“Saya mengerti, Mbah.. Tapi saya nggak enak ngrepotin Mbah.. Lagipula…Emak saya juga sudah mewanti-wanti agar tetap melestarikan jamu gendong supaya tidak punah. Mbah tahu sendiri penjual jamu di Boyolali tinggal saya sendiri,” kata Edellia.
“Emak kamu berwasiat untuk melestarikan jamu gendong.. Tapi tidak berwasiat agar keturunannya berjualan jamu gendong kan?”
“Iya sih, Mbah….”
“Pikirkan saja dulu.. Bicarakan juga sama Bapak kamu.”
“Mbah… Mbah kenapa baik banget sama saya?”
“Mbah kan sudah bilang alasannya tadi.. Sudahlah jangan jadi beban begitu, Kuliah, lalu mandiri, itu saja yang harus kamu pikirkan.” Edellia tidak percaya pada apa yang didengarnya, tapi kakek tua di hadapannya tidak terlihat sedang bercanda. Edellia jadi bertanya-tanya siapa sebenarnya kakek tua yang berpenampilan bersahaja di depannya itu.
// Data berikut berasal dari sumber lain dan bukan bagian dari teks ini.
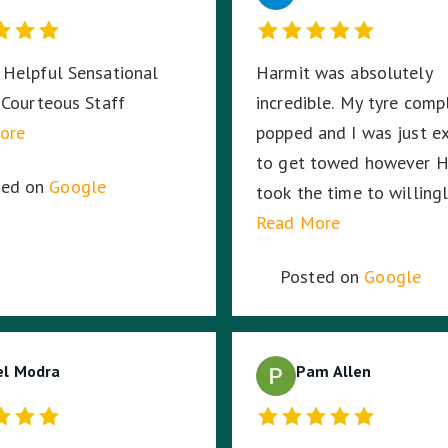
Helpful Sensational
Harmit was absolutely
 Courteous Staff
incredible. My tyre comp
ore
popped and I was just e
to get towed however H
ted on
Google
took the time to willing
change the tyre no matt
Read More
long it took. Then my ca
Posted on
Google
battery died and RACV 
the way, I was in the mi
a busy highway in the mi
el Modra
the night, in pitch black
Pam Allen
stayed with me until RA
arrived ensuring I was sa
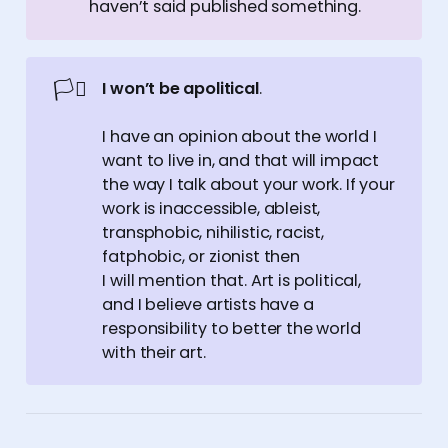
haven’t said published something.
🏳️‍⚧️
I won’t be apolitical
.
I have an opinion about the world I
want to live in, and that will impact
the way I talk about your work. If your
work is inaccessible, ableist,
transphobic, nihilistic, racist,
fatphobic, or zionist then
I will mention that. Art is political,
and I believe artists have a
responsibility to better the world
with their art.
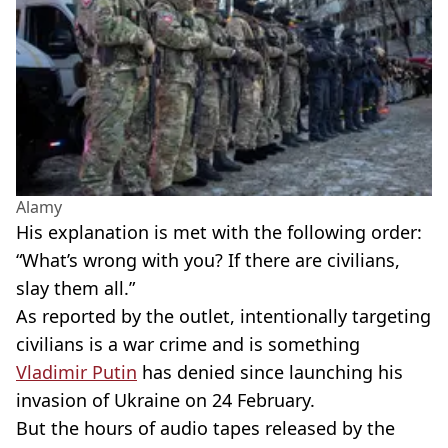
Alamy
His explanation is met with the following order:
“What’s wrong with you? If there are civilians,
slay them all.”
As reported by the outlet, intentionally targeting
civilians is a war crime and is something
Vladimir Putin
has denied since launching his
invasion of Ukraine on 24 February.
But the hours of audio tapes released by the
“Pak.. Disini tho rupanya.. ada tamu buat Bapak.” Tiba-tiba seorang laki-laki berseragam security menghampiri kakek tua itu.
“Oh… iya.. Waduh.. lali aku kalau sudah ada janji..” Kakek itu menepuk dahinya sendiri. “Ya sudah ya, Nduk.. Mbah pergi dulu. Jangan lupa sama yang Mbah omongin tadi.”
Edellia mengangguk. Dia memandangi Kakek tua dan security itu berjalan menyeberangi jalan lalu memasuki sebuah bangunan yang ternyata adalah sebuah restoran yang sangat terkenal karena masakan jawa nya. Entah siapa kakek tua itu.
***
“Pak, besok Edell nggak jualan ya.” Edellia menyapa Bapaknya yang sedang mengasah parang di belakang rumah. Hari masih sangat muda. Pukul 5.30 pagi. Dagangan Edellia sudah sudah siap, tinggal menunggu dijual saja.